Over the last few weeks of the year, I travelled to 10 towns across four states to explain why Australia needs to dump net zero and focus instead on bringing down electricity prices for Australians. I travelled to Dubbo, Dunedoo, Wauchope, Taree, Inverell, Singleton, Toowoomba, Adelaide, Murray Bridge and Perth.
During my dump net zero roadshow, the Paris Agreement turned 10 years old. The Paris Agreement included a vague aspiration to a “net zero” like goal. Paris kickstarted the campaign, which culminated in most countries committing to net zero at the Glasgow climate conference in 2021.
Since the “world” signed up to net zero, annual global greenhouse gas emissions have increased by 5 billion tonnes. This increase is more than 10 times what Australia emits in total every year. And, this data is only up to 2023 as there is a lag in reporting the data for most countries.
Australia has reduced its carbon emissions by 28 per cent since 2005, but this has done nothing to help the environment, given that other countries are increasing their emissions by so much. In truth, Australia’s reductions are not what they seem.
We have not reduced our emissions in energy use, for industrial purposes or agriculture. The only category of emissions that have gone down is what is called Land Use, Land Use Change and Forestry – or LULUCF in the jargon of international carbon accounting.
What is LULUCF? The land use category involves the conversion of land to what is called forest. The idea is that the trees that grow help capture carbon dioxide and thus lower the temperature of the globe. It sounds nice in theory.
In reality, what happens is that rich investors, often financed by banks, buy up large tracts of farming land. They then kick off anything productive – cattle, crops and workers, and the land is left to go back to the wild. The result is not pristine forests but unmanaged scrub that becomes a hotel for pests and weeds to invade.
This does not save the planet, but it does destroy the local environment and farming economies. When the cattle leave, so do the jackeroos, the truck drivers and even the local shops and cafes are hurt because there are fewer people in town.
The only people that benefit are the investors and banks who resell these “carbon credits” to large corporate businesses who like to pretend they do good things. More than 90 per cent of Australia’s carbon emissions reductions have come from this carbon credit scam.
ABARES (the Australian Government’s agricultural advisory body) estimates that converting 1 hectare of Australian farming land to carbon projects saves about 5 to 21 tonnes of carbon dioxide per year.
If you are flying somewhere this holiday season, you might see the box that you can tick when you book a flight. On Qantas its called their “Voluntary Carbon Program”.
If you are to fly business class with your spouse to London, you would generate about 16 tonnes of carbon dioxide. So to offset that amount using the ABARES figures above, you would need to take out around a hectare of land from farming production for a year.
This might make the rich among us feel good, but it does nothing for our environment or our economy. Australia has already lost 7.2 million hectares of land to this crazy process, which is more than the size of Tasmania.
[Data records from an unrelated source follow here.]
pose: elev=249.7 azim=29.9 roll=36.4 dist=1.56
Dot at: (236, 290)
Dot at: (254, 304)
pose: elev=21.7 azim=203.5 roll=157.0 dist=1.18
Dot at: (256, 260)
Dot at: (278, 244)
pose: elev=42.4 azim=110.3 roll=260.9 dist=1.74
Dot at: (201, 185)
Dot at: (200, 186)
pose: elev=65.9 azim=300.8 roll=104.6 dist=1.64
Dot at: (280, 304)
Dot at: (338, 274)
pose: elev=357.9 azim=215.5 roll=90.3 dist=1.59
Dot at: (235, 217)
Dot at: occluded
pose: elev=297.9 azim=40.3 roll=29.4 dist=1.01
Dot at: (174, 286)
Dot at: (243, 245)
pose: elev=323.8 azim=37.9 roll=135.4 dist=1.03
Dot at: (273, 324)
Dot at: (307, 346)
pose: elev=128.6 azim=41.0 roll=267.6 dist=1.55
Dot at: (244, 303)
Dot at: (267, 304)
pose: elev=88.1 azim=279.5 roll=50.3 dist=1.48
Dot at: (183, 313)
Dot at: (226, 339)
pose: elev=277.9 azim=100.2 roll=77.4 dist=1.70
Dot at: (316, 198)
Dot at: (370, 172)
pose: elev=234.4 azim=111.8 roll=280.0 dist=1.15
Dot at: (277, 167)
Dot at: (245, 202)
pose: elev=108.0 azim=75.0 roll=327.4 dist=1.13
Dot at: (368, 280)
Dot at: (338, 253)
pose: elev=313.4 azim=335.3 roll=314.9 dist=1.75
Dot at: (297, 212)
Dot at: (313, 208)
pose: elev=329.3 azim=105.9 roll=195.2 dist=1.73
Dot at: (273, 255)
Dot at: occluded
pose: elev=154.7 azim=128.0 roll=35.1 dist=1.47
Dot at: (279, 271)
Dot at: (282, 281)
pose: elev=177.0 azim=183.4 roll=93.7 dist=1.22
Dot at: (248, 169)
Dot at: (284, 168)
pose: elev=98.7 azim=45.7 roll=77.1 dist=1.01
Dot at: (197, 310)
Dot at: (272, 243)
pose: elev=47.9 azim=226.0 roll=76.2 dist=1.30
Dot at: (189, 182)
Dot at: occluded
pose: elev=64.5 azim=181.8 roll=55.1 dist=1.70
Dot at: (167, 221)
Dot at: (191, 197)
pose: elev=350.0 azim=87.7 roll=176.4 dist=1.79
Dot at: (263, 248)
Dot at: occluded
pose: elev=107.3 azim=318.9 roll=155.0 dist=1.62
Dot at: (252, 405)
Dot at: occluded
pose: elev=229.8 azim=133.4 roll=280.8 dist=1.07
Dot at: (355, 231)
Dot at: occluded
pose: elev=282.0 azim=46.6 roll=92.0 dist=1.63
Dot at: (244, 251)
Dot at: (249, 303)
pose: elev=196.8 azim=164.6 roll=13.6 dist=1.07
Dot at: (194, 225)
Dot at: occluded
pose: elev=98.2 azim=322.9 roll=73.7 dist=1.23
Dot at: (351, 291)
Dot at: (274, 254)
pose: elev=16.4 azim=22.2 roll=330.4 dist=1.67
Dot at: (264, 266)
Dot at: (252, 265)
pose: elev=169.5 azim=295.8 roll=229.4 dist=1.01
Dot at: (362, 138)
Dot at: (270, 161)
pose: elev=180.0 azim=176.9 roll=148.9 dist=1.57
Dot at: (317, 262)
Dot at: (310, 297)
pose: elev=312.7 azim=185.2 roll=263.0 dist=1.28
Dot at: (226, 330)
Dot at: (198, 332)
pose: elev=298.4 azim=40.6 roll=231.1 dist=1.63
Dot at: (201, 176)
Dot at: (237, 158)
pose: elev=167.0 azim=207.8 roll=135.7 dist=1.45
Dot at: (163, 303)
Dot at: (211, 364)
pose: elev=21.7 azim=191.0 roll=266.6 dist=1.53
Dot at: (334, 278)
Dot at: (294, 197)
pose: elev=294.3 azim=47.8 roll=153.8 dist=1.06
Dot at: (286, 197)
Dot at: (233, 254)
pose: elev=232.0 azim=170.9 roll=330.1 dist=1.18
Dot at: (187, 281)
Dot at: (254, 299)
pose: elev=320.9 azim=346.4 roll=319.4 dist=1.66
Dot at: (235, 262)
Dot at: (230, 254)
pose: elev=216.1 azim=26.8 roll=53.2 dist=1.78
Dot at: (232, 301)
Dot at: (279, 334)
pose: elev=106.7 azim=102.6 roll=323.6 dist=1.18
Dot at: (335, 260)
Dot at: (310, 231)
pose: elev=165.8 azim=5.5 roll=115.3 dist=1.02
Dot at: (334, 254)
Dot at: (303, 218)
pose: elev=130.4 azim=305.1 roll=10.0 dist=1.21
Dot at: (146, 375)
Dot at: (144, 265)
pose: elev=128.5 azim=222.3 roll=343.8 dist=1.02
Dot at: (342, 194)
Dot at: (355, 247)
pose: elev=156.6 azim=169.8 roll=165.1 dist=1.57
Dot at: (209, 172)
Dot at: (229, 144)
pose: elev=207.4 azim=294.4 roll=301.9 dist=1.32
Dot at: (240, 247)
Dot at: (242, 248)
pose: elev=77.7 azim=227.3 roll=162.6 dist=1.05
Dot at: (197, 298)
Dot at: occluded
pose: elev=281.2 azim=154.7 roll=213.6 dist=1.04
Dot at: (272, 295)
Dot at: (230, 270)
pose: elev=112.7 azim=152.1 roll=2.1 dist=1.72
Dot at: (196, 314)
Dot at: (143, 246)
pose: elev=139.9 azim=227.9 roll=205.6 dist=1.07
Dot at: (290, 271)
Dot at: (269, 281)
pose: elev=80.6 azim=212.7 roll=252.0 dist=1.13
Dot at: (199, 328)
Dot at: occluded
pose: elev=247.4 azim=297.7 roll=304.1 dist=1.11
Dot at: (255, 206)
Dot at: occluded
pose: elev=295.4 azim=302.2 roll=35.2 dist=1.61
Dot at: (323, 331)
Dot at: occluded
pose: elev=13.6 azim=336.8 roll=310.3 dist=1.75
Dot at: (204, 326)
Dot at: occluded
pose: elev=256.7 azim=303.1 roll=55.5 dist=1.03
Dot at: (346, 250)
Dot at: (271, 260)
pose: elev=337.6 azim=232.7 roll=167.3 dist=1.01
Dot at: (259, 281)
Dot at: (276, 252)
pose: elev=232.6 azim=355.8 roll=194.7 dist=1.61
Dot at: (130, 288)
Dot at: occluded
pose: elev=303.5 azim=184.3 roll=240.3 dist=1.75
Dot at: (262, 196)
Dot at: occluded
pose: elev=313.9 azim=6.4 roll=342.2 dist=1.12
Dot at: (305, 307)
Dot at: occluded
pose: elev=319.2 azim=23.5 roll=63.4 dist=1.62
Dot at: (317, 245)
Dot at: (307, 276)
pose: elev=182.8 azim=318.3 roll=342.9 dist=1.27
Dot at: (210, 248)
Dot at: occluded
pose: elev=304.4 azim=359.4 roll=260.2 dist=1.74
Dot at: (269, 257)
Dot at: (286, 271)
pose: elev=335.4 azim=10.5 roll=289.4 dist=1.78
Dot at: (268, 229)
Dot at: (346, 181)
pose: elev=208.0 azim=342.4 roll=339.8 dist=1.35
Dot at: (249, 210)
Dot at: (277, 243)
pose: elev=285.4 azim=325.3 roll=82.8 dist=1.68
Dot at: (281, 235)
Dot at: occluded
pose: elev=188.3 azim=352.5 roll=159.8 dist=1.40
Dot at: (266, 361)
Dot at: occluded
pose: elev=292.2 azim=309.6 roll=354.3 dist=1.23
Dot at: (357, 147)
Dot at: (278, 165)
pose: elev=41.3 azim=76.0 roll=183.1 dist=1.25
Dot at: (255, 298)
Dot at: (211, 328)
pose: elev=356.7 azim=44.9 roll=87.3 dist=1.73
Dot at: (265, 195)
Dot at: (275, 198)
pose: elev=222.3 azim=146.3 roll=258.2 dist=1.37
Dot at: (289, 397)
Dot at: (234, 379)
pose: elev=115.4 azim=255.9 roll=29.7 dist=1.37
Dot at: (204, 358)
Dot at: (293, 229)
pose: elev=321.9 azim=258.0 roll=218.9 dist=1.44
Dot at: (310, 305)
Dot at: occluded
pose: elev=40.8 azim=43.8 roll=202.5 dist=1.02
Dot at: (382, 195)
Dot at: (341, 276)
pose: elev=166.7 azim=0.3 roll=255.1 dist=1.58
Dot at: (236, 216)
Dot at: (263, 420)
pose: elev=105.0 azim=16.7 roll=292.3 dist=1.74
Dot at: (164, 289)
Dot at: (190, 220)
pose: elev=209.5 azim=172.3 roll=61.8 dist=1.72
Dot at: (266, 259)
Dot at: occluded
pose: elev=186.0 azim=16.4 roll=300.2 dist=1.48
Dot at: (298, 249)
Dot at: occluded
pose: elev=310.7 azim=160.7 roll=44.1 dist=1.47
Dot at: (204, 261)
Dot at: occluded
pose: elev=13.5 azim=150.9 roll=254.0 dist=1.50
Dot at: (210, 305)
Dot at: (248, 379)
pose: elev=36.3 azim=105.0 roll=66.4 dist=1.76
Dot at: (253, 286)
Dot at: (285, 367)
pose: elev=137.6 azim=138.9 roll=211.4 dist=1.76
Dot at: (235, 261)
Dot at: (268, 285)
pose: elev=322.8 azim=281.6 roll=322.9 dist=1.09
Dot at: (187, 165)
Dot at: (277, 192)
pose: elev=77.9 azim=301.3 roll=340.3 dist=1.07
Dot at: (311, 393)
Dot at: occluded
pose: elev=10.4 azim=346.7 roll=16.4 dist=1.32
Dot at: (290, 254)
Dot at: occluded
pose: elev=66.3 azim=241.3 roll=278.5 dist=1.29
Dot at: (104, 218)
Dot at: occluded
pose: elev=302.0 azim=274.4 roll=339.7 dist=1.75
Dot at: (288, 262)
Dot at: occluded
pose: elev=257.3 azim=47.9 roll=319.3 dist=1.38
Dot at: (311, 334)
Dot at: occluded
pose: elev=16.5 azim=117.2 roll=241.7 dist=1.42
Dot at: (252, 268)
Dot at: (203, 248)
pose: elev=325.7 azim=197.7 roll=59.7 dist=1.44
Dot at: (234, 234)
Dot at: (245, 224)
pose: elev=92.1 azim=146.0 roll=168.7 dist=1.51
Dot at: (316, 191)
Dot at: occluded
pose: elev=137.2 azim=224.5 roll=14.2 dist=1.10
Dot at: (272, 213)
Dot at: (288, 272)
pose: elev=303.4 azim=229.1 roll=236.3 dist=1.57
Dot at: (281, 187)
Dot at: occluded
This is just for starters. As the Federal Government’s carbon reduction program, the Safeguard Mechanism, kicks in, more Australian miners and manufacturers will be forced to buy up farming land to “save the planet”.
In Western Australia, I heard about how one of Australia’s largest gas companies, Woodside, has recently bought $200 million worth of good farming land to offset its carbon emissions. The CEO of WA Farmers, Trevor Whittington, estimates that this land could feed 100,000 people, and in his words, Woodside is “sterilising” good farming country.
The net zero agenda has completely lost the plot when we are reducing the ability to feed people in a futile attempt to control the temperature of the globe. It is time for the net zero era to be closed, and we just return to an era of common sense.